§ **DATA TO EXAMINE**:
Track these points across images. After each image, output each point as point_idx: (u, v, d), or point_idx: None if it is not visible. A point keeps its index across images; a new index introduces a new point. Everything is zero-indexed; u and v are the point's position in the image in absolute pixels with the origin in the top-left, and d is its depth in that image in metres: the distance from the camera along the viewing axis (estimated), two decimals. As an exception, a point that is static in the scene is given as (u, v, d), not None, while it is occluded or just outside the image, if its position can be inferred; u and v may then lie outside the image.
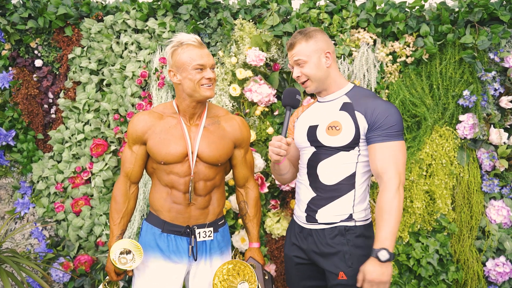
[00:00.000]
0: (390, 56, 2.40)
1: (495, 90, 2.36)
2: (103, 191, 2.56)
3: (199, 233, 1.74)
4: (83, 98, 2.60)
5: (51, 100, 2.70)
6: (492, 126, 2.38)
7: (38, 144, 2.71)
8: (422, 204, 2.37)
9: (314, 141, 1.70)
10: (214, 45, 2.53)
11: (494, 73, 2.33)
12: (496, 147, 2.39)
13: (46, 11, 2.55)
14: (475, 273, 2.35)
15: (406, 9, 2.39)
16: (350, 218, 1.64)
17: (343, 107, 1.68)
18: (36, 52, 2.68)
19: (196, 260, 1.72)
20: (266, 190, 2.42)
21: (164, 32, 2.55)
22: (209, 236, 1.75)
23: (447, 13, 2.31)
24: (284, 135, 1.64)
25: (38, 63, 2.66)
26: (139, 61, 2.59)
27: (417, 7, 2.40)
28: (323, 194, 1.67)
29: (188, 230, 1.73)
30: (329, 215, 1.66)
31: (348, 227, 1.63)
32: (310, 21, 2.45)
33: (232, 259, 1.84)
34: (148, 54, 2.59)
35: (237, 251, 1.96)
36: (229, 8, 2.52)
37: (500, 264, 2.32)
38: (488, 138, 2.39)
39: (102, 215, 2.53)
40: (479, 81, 2.37)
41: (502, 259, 2.33)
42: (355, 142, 1.63)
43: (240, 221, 2.45)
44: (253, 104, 2.47)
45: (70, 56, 2.63)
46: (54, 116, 2.71)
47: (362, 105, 1.64)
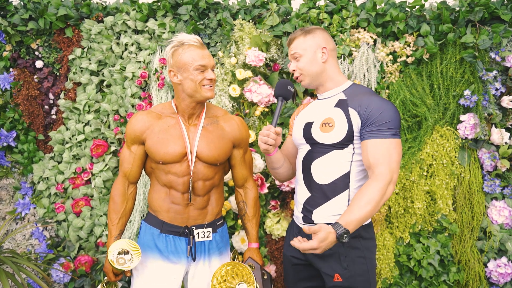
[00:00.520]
0: (391, 56, 2.39)
1: (497, 89, 2.35)
2: (103, 192, 2.56)
3: (198, 233, 1.73)
4: (83, 99, 2.61)
5: (51, 101, 2.71)
6: (493, 126, 2.37)
7: (38, 145, 2.72)
8: (423, 205, 2.36)
9: (309, 138, 1.69)
10: (213, 45, 2.53)
11: (495, 72, 2.32)
12: (498, 147, 2.37)
13: (47, 13, 2.56)
14: (476, 274, 2.33)
15: (406, 8, 2.38)
16: None
17: (338, 103, 1.66)
18: (36, 53, 2.68)
19: (194, 260, 1.72)
20: (266, 191, 2.42)
21: (164, 32, 2.55)
22: (207, 237, 1.75)
23: (447, 12, 2.30)
24: (274, 125, 1.63)
25: (39, 64, 2.67)
26: (139, 61, 2.59)
27: (417, 6, 2.39)
28: (318, 194, 1.64)
29: (186, 231, 1.72)
30: (324, 215, 1.63)
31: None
32: (310, 21, 2.44)
33: (231, 260, 1.83)
34: (148, 55, 2.59)
35: (236, 252, 1.95)
36: (228, 9, 2.52)
37: (501, 265, 2.30)
38: (489, 138, 2.37)
39: (102, 215, 2.53)
40: (480, 80, 2.35)
41: (504, 260, 2.31)
42: (349, 140, 1.60)
43: (240, 221, 2.44)
44: (253, 104, 2.46)
45: (71, 57, 2.64)
46: (54, 117, 2.71)
47: (357, 101, 1.61)
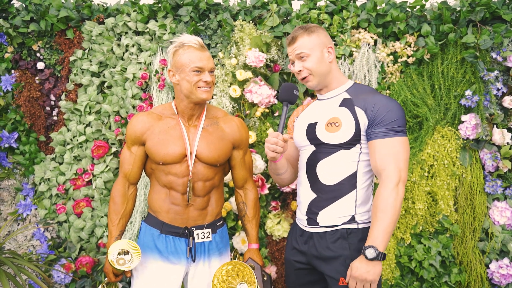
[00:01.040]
0: (391, 56, 2.38)
1: (498, 89, 2.34)
2: (104, 193, 2.56)
3: (198, 234, 1.73)
4: (84, 100, 2.61)
5: (53, 102, 2.72)
6: (495, 126, 2.36)
7: (40, 146, 2.72)
8: (424, 206, 2.35)
9: (313, 139, 1.66)
10: (214, 46, 2.53)
11: (496, 72, 2.31)
12: (499, 147, 2.35)
13: (48, 14, 2.57)
14: (478, 275, 2.32)
15: (407, 9, 2.38)
16: (352, 220, 1.59)
17: (343, 103, 1.63)
18: (38, 54, 2.70)
19: (194, 261, 1.72)
20: (266, 192, 2.41)
21: (164, 34, 2.56)
22: (207, 237, 1.75)
23: (448, 12, 2.29)
24: (280, 131, 1.58)
25: (40, 65, 2.68)
26: (140, 63, 2.60)
27: (418, 6, 2.39)
28: (324, 195, 1.61)
29: (186, 231, 1.72)
30: (330, 217, 1.61)
31: (350, 230, 1.58)
32: (310, 22, 2.44)
33: (231, 260, 1.83)
34: (149, 56, 2.60)
35: (236, 252, 1.95)
36: (229, 10, 2.52)
37: (503, 266, 2.29)
38: (491, 139, 2.36)
39: (103, 216, 2.53)
40: (481, 80, 2.35)
41: (506, 261, 2.30)
42: (356, 139, 1.58)
43: (240, 222, 2.44)
44: (253, 105, 2.46)
45: (72, 58, 2.65)
46: (56, 118, 2.72)
47: (362, 100, 1.59)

§ **WORK ITEM**: Output every record above word for word, omitting any pictures they contain.

§ **SOLUTION FOR THIS PROBLEM**:
Track these points across images. After each image, output each point as point_idx: (u, v, d), or point_idx: None if it is not visible. A point keeps its index across images; a new index introduces a new point. Everything is zero-indexed; u and v are the point's position in the image in absolute pixels with the origin in the top-left, and d is its depth in that image in metres: the distance from the camera along the viewing axis (estimated), two decimals. As an exception, a point that is static in the scene is given as (u, v, d), not None, while it is occluded or just outside the image, if its position can be inferred; u and v may then lie outside the image.
[00:00.000]
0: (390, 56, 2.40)
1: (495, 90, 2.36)
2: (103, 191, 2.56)
3: (199, 233, 1.74)
4: (83, 98, 2.60)
5: (51, 100, 2.70)
6: (492, 126, 2.38)
7: (38, 144, 2.71)
8: (422, 204, 2.37)
9: (314, 141, 1.70)
10: (214, 45, 2.53)
11: (494, 73, 2.33)
12: (496, 147, 2.39)
13: (46, 11, 2.55)
14: (475, 273, 2.35)
15: (406, 9, 2.39)
16: (350, 218, 1.64)
17: (343, 107, 1.68)
18: (36, 52, 2.68)
19: (196, 260, 1.72)
20: (266, 190, 2.42)
21: (164, 32, 2.55)
22: (209, 236, 1.75)
23: (447, 13, 2.31)
24: (284, 135, 1.64)
25: (38, 63, 2.66)
26: (139, 61, 2.59)
27: (417, 7, 2.40)
28: (323, 194, 1.67)
29: (188, 230, 1.73)
30: (329, 215, 1.66)
31: (348, 227, 1.63)
32: (310, 21, 2.45)
33: (232, 259, 1.84)
34: (148, 54, 2.59)
35: (237, 251, 1.96)
36: (229, 8, 2.52)
37: (500, 264, 2.32)
38: (488, 138, 2.39)
39: (102, 215, 2.53)
40: (479, 81, 2.37)
41: (502, 259, 2.33)
42: (355, 142, 1.63)
43: (240, 221, 2.45)
44: (253, 104, 2.47)
45: (70, 56, 2.63)
46: (54, 116, 2.71)
47: (362, 105, 1.64)
[00:00.520]
0: (391, 56, 2.39)
1: (497, 89, 2.35)
2: (103, 192, 2.56)
3: (198, 233, 1.73)
4: (83, 99, 2.61)
5: (51, 101, 2.71)
6: (493, 126, 2.37)
7: (38, 145, 2.72)
8: (423, 205, 2.36)
9: (309, 138, 1.69)
10: (213, 45, 2.53)
11: (495, 72, 2.32)
12: (498, 147, 2.37)
13: (47, 13, 2.56)
14: (476, 274, 2.33)
15: (406, 8, 2.38)
16: None
17: (338, 103, 1.66)
18: (36, 53, 2.68)
19: (194, 260, 1.72)
20: (266, 191, 2.42)
21: (164, 32, 2.55)
22: (207, 237, 1.75)
23: (447, 12, 2.30)
24: (274, 125, 1.63)
25: (39, 64, 2.67)
26: (139, 61, 2.59)
27: (417, 6, 2.39)
28: (318, 194, 1.64)
29: (186, 231, 1.72)
30: (324, 215, 1.63)
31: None
32: (310, 21, 2.44)
33: (231, 260, 1.83)
34: (148, 55, 2.59)
35: (236, 252, 1.95)
36: (228, 9, 2.52)
37: (501, 265, 2.30)
38: (489, 138, 2.37)
39: (102, 215, 2.53)
40: (480, 80, 2.35)
41: (504, 260, 2.31)
42: (349, 140, 1.60)
43: (240, 221, 2.44)
44: (253, 104, 2.46)
45: (71, 57, 2.64)
46: (54, 117, 2.71)
47: (357, 101, 1.61)
[00:01.040]
0: (391, 56, 2.38)
1: (498, 89, 2.34)
2: (104, 193, 2.56)
3: (198, 234, 1.73)
4: (84, 100, 2.61)
5: (53, 102, 2.72)
6: (495, 126, 2.36)
7: (40, 146, 2.72)
8: (424, 206, 2.35)
9: (313, 139, 1.66)
10: (214, 46, 2.53)
11: (496, 72, 2.31)
12: (499, 147, 2.35)
13: (48, 14, 2.57)
14: (478, 275, 2.32)
15: (407, 9, 2.38)
16: (352, 220, 1.59)
17: (343, 103, 1.63)
18: (38, 54, 2.70)
19: (194, 261, 1.72)
20: (266, 192, 2.41)
21: (164, 34, 2.56)
22: (207, 237, 1.75)
23: (448, 12, 2.29)
24: (280, 131, 1.58)
25: (40, 65, 2.68)
26: (140, 63, 2.60)
27: (418, 6, 2.39)
28: (324, 195, 1.61)
29: (186, 231, 1.72)
30: (330, 217, 1.61)
31: (350, 230, 1.58)
32: (310, 22, 2.44)
33: (231, 260, 1.83)
34: (149, 56, 2.60)
35: (236, 252, 1.95)
36: (229, 10, 2.52)
37: (503, 266, 2.29)
38: (491, 139, 2.36)
39: (103, 216, 2.53)
40: (481, 80, 2.35)
41: (506, 261, 2.30)
42: (356, 139, 1.58)
43: (240, 222, 2.44)
44: (253, 105, 2.46)
45: (72, 58, 2.65)
46: (56, 118, 2.72)
47: (362, 100, 1.59)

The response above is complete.